**FRAGMENTO DEL TEXTO**

☆ ☆ ☆ ☆

Los Evangelios nos presentan un Rey cuyo trono es la cruz y cuyo cetro es un clavo que atraviesa su mano. Demasiado fuerte, demasiado escandaloso, demasiado insoportable para el hombre.

Si hay algo enormemente lejano de lo que es ser rey, según la razón y el sentir humano, es este Jesús de la cruz. Si hay algo aparentemente imposible de juntar es que Jesús sea Dios y Rey en la Cruz.

A los primeros cristianos les costó no poco asimilar este Dios, este Rey que presentaba su máximo esplendor clavado en una cruz. San Pablo tendrá que recordar que «predicamos un Mesías crucificado, para los judíos un escándalo, para los paganos una locura» (1Co/01/23).

De todos es conocido el dibujo burlón que, en las catacumbas, presentaba un crucificado con cabeza de asno; o la acusación tan frecuentemente lanzada contra aquellos primeros cristianos de «ateos»; todo ello era consecuencia de una misma causa: no era lógico, no tenía sentido que se presentase a uno que había muerto crucificado, como a Dios.

Reconocer la realeza de Jesús es un gesto humanamente imposible ante este Jesús que se presenta como un hombre humillado, abatido, crucificado y muerto. ¿Es posible que los hombres acepten a este Jesús tratado de esa manera infamante como el único capaz de llevarles a la felicidad, a la vida...?

Porque esta es la fe cristiana: ante un hombre que está siendo ejecutado como un malhechor entre malhechores, el cristiano proclama que ese y no otro es nuestro Salvador, que ese y no otro es nuestro Dios.

Ahí está el problema: la inscripción puesta sobre la cruz de Jesús agonizante -«Este es el Rey de los judíos»- expresa la enorme paradoja que hay en el corazón de la fe cristiana. Nadie puede extrañarse, por tanto, de las diversas reacciones de todos aquellos que contemplan a Jesús y que tan maravillosamente relata el evangelio de hoy.

☆ ☆ ☆ ☆

**MATERIAL PROPORCIONADO**
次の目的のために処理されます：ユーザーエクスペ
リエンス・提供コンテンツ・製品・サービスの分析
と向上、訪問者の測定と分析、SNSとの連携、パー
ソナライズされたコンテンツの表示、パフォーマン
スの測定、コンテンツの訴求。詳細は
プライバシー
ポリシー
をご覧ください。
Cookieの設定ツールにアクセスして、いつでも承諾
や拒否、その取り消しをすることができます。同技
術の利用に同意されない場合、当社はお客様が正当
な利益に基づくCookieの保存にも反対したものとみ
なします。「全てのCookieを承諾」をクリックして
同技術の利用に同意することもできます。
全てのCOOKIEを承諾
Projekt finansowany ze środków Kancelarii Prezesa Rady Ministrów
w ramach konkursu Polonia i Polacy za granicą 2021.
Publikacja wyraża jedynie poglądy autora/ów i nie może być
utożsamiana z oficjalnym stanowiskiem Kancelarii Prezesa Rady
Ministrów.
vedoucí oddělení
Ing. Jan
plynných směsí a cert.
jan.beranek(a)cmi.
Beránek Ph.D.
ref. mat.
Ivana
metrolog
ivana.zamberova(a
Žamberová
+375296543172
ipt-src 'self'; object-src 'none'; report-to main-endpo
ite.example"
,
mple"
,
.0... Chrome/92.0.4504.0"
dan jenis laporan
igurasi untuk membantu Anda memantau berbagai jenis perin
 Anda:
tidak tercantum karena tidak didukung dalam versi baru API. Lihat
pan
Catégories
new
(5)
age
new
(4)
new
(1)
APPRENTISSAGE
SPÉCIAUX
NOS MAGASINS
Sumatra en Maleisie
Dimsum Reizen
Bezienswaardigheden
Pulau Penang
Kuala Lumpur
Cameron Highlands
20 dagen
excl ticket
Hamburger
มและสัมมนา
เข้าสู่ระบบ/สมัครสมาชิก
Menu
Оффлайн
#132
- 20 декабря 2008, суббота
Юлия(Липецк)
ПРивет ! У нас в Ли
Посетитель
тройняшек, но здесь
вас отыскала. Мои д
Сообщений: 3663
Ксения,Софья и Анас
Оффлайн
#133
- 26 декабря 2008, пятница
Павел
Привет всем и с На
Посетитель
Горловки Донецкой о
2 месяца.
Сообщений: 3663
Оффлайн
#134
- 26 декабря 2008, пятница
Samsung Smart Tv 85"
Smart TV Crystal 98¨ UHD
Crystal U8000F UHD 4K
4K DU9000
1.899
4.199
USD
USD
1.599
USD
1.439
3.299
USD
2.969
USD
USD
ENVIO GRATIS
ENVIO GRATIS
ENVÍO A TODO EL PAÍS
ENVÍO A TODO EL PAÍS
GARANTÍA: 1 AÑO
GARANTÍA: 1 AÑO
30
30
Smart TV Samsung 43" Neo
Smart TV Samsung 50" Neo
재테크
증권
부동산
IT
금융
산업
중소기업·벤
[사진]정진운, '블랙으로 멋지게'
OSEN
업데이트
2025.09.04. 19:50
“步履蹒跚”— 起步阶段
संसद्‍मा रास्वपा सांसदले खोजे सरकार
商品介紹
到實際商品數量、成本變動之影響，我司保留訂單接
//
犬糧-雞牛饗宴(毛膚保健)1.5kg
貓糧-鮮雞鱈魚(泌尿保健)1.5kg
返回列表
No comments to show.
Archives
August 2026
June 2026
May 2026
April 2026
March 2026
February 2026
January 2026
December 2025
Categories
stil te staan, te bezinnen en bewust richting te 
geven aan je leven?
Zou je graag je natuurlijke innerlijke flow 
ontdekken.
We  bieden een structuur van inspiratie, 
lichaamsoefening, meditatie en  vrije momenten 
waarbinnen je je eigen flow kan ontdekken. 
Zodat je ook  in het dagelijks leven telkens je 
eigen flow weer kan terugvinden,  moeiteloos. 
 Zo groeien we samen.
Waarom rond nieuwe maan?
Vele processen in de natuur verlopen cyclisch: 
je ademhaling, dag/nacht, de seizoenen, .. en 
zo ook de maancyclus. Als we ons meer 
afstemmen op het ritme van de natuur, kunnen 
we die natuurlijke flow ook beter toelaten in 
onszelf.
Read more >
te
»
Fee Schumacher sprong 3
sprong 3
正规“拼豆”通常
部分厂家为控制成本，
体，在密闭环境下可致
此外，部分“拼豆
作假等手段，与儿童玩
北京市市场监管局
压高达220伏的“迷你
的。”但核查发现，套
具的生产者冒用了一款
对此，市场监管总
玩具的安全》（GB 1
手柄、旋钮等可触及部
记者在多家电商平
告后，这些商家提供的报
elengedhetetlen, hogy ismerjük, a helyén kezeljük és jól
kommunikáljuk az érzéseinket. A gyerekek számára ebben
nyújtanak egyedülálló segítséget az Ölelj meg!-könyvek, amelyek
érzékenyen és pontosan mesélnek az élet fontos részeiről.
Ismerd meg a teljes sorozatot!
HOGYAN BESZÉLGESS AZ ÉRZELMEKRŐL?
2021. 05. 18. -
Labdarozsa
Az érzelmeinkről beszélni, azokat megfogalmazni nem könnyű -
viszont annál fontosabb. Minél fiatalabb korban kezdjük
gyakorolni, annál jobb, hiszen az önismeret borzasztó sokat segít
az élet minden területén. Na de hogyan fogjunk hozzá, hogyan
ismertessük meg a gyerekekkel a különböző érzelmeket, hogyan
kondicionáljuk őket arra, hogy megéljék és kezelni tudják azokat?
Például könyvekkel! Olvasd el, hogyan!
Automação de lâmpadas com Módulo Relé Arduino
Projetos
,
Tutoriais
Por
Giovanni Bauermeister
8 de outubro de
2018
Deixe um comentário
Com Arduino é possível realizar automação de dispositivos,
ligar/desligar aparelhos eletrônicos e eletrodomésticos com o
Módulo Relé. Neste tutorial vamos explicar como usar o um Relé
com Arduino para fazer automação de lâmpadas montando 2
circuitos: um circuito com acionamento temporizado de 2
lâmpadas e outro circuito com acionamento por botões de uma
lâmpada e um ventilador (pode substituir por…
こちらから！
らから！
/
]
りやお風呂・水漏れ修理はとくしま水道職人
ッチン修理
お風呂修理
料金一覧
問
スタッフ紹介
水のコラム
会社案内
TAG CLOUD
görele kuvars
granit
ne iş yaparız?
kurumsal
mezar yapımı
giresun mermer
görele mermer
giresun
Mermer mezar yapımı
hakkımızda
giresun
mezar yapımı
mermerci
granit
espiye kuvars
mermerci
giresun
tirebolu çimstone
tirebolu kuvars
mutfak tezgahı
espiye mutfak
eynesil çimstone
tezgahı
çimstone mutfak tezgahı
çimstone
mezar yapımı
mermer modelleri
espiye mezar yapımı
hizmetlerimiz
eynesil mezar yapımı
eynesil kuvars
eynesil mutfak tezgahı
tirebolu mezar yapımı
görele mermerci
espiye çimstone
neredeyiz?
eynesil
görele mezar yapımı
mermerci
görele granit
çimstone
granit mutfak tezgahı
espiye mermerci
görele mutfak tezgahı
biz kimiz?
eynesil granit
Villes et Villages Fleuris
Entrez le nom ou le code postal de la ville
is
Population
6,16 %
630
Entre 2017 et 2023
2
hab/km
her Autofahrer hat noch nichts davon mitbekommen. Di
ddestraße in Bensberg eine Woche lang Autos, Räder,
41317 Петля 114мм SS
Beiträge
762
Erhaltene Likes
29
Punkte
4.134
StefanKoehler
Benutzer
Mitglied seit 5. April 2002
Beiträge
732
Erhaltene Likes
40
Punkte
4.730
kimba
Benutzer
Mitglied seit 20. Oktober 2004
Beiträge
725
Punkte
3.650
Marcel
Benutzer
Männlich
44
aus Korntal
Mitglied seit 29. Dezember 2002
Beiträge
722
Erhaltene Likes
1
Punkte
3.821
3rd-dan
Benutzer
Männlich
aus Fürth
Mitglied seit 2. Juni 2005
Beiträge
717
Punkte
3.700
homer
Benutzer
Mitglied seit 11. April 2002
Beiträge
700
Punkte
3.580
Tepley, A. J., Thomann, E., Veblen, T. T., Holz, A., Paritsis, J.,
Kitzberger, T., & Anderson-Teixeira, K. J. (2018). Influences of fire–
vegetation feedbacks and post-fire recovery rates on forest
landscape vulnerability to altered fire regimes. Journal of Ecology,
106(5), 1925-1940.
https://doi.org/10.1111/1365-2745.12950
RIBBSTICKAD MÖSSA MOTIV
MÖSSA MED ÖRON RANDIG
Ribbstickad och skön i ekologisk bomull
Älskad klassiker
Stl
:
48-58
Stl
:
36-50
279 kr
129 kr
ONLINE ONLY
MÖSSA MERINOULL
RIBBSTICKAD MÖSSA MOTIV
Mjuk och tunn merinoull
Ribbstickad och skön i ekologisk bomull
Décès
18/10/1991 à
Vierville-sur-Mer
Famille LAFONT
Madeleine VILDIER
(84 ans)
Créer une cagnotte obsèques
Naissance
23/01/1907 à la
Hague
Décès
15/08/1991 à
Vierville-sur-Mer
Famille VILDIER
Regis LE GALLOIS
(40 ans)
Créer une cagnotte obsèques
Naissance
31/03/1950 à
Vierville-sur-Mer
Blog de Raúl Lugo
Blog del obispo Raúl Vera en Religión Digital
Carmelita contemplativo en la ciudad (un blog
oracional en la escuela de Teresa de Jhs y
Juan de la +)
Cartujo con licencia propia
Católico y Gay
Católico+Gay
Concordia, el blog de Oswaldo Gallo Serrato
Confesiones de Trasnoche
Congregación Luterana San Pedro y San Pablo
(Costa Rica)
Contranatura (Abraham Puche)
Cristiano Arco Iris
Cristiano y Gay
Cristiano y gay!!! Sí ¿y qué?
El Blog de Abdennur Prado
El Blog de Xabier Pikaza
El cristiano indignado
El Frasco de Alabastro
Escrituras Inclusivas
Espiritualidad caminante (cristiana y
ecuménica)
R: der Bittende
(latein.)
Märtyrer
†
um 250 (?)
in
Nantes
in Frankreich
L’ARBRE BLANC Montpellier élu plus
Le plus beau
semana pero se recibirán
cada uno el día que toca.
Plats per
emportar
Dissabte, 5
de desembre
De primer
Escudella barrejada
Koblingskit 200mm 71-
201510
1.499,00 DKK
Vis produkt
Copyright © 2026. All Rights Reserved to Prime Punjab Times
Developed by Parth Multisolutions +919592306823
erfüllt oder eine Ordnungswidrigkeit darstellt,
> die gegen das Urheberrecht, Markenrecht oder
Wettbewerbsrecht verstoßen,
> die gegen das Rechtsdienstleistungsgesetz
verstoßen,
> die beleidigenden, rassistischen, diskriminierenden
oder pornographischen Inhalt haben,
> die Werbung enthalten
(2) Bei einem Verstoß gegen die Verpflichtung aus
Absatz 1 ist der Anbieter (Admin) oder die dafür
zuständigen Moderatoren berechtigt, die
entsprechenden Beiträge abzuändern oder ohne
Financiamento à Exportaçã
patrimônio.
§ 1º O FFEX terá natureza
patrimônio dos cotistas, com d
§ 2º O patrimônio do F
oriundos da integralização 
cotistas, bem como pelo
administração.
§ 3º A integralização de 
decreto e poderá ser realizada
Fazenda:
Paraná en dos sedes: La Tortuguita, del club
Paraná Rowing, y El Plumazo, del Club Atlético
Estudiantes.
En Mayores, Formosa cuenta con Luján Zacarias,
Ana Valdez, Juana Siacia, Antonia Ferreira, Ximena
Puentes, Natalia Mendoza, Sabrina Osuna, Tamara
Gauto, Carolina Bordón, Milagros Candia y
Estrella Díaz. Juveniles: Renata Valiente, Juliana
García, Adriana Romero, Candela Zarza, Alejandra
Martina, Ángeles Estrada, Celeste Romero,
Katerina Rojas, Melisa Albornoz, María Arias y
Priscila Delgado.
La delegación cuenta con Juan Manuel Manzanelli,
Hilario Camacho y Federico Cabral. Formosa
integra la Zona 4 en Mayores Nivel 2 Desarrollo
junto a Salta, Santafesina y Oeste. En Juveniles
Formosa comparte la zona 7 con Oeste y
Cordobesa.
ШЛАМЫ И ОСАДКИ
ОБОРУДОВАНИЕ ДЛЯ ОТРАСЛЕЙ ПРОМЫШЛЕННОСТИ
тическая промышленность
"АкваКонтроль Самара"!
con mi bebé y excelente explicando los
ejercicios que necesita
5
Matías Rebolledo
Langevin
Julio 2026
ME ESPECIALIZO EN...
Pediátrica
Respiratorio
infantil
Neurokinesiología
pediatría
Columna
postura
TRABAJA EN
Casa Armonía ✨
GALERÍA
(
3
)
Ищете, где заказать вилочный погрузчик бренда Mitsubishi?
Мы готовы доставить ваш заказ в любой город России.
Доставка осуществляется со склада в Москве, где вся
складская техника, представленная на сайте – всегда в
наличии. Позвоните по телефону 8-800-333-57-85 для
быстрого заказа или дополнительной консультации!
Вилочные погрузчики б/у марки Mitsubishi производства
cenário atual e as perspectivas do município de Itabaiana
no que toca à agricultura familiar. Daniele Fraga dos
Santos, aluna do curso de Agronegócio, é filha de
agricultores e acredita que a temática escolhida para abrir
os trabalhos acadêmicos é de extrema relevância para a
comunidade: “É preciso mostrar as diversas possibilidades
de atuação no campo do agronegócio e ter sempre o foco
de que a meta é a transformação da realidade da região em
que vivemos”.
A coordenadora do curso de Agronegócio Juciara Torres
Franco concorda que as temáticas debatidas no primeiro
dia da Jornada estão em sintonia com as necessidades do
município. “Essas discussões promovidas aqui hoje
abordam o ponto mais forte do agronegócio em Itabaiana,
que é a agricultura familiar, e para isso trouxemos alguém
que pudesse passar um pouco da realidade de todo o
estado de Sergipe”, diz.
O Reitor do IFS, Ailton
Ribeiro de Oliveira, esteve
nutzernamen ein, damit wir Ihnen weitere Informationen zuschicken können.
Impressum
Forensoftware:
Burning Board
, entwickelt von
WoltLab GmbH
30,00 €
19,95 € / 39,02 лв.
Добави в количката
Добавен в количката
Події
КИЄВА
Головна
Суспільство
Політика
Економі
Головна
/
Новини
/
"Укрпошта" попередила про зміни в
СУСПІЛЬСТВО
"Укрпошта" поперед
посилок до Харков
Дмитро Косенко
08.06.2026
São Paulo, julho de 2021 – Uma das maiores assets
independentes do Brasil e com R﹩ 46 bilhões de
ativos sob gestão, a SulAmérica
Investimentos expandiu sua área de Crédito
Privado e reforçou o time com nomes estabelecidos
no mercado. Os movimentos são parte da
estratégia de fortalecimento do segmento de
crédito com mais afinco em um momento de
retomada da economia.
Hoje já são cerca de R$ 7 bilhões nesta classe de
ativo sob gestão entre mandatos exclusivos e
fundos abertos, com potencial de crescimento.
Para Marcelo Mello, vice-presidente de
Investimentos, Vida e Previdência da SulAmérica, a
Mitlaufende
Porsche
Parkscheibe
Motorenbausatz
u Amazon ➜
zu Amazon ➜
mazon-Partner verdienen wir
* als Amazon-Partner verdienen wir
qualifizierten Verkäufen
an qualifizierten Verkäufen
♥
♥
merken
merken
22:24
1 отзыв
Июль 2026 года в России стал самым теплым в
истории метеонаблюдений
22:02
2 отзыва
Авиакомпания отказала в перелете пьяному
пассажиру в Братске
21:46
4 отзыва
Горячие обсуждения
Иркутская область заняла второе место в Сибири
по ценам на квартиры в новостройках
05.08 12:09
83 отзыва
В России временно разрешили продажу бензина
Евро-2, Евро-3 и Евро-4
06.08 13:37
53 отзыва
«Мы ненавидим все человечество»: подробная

☆ ☆ ☆ ☆

**LISTA DE TAREAS**
a) En el texto sobre la realeza de Jesús, en la oración que empieza por «Reconocer la realeza de Jesús», enumera todos los calificativos con que se describe al hombre en que Jesús se presenta.
b) Transcribe, por favor, el tramo del texto sobre la realeza de Jesús que va desde «Porque esta es» hasta «es nuestro Dios.».
c) Prosigue el texto sobre la realeza de Jesús a partir de su última oración.

**RESPUESTAS**
a) humillado, abatido, crucificado, muerto

b)
Porque esta es la fe cristiana: ante un hombre que está siendo ejecutado como un malhechor entre malhechores, el cristiano proclama que ese y no otro es nuestro Salvador, que ese y no otro es nuestro Dios.

c)
Jesús en la cruz, visto desde el pueblo, las autoridades judías, los soldados romanos, y los dos malhechores crucificados con él.

Aquí están todas las reacciones de todos los hombres de todos los tiempos. Aquí está también la nuestra. Debiéramos saber descubrirla.

1ª. «Estaba el pueblo mirando». El pueblo presencia la escena probablemente esperando a ver en qué quedaba todo aquello.

La gente siempre lo reduce todo a espectáculo. Y así elude todo compromiso. Nunca quiere pensar ni decidirse. O mejor dicho: se decide siempre por lo que dicen y hacen los demás, sin tener nunca una opinión propia. ¿Dónde vas, Vicente?... «Hosanna al Hijo de David». «¡Crucifícale!».

2ª. La autoridades hacen sarcásticos comentarios sobre Jesús: «A otros ha salvado, que se salve a sí mismo, si él es el Mesías de Dios». Hay que reconocer que saben «poner el dedo en la llaga»; que lo que dicen está lleno de lógica; y precisamente por eso, porque están convencidos de que Dios tiene que ser como su lógica les dicta, son incapaces de reconocer a Dios tal y como él se presenta.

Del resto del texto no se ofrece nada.